Mais l’Américain secouait la tête :
– Inutile ! Il est en train de mourir. Tout ce qu’on peut faire c’est essayer de le ranimer au cas où il aurait quelque chose à nous dire ?
Avec d’infinies précautions étonnantes chez cet homme voué à la violence, il nettoya la bouche où le sang séchait et fit avaler un peu d’alcool au mourant. Cela dut le brûler car il réagit faiblement, gémit mais ouvrit les yeux. Il reconnut sans doute le visage anxieux d’Aldo penché sur lui. Il essaya de lever une main que le prince prit entre les siennes.
– Vite ! … chuchota-t-il. Aller vite ! …
– Où voulez-vous que nous allions ?
– Var… Varsovie… Le maître ! Ils savent… où il est !
– Vous le leur avez dit ?
Dans les yeux éteints, une faible flamme se ralluma, une flamme d’orgueil :
– Wong… n’a pas parlé mais ils savent… Un traître… Würmli ! Les attend là-b… as.
Le dernier mot sortit avec le dernier souffle. La tête glissa un peu entre les mains d’Aldo qui la soutenait. Celui-ci releva sur l’Américain un regard interrogateur.
– Oui. C’est fini… dit celui-ci. Qu’est-ce que vous comptez faire ? reprit-il. Prévenir la police ?
– Sûrement pas ! dit Adalbert. La police, il va falloir qu’on lui fausse compagnie alors que nous n’avons pas le droit de quitter la ville. On s’arrangera pour la prévenir quand on sera loin.
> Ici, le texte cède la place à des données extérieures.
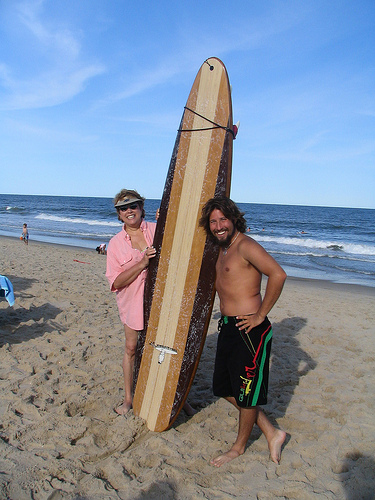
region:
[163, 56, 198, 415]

– C’est la sagesse ! Et on fait quoi maintenant ? En ce qui me concerne, je n’ai pas envie de m’éterniser…
– On peut comprendre ça, soupira Morosini. Je vous propose de rentrer à l’hôtel avec nous et d’attendre qu’il soit une heure décente pour faire ouvrir le coffre. Pendant ce temps, nous préparerons notre départ. Je vous remets ce que je vous ai promis et nous nous séparons.
– Un instant, coupa Adalbert. Sauriez-vous par hasard qui est ce Würmli dont Wong vient de prononcer le nom ?
– Absolument pas.
– Moi je sais qui c’est ! dit Aldo. Allons-nous-en, maintenant, mais croyez bien que je regrette de ne pas pouvoir rendre quelques honneurs à ce fidèle serviteur qu’était Wong. C’est affreux de devoir le laisser là.
– Oui, dit Adalbert, mais c’est plus prudent !
Peu après huit heures du matin, Vidal-Pellicorne et Morosini quittaient Zurich par la route en direction du lac de Constance. Ulrich était parti vers une destination inconnue avec, en poche, le beau collier de Giulia Farnèse complété d’un certificat de vente que lui avait signé Aldo pour lui éviter tout problème ultérieur. Les bagages avaient été faits rapidement puis, tandis qu’Aldo écrivait une lettre pour Lisa afin de lui expliquer qu’ils partaient à la recherche des voleurs et sans doute aussi des meurtriers de Dianora, Adalbert procédait à la mise en condition de son petit bolide en vue d’une longue distance. Il avait calculé, en effet, qu’en se relayant au volant, lui et Aldo arriveraient peut-être à Varsovie avant Sigismond.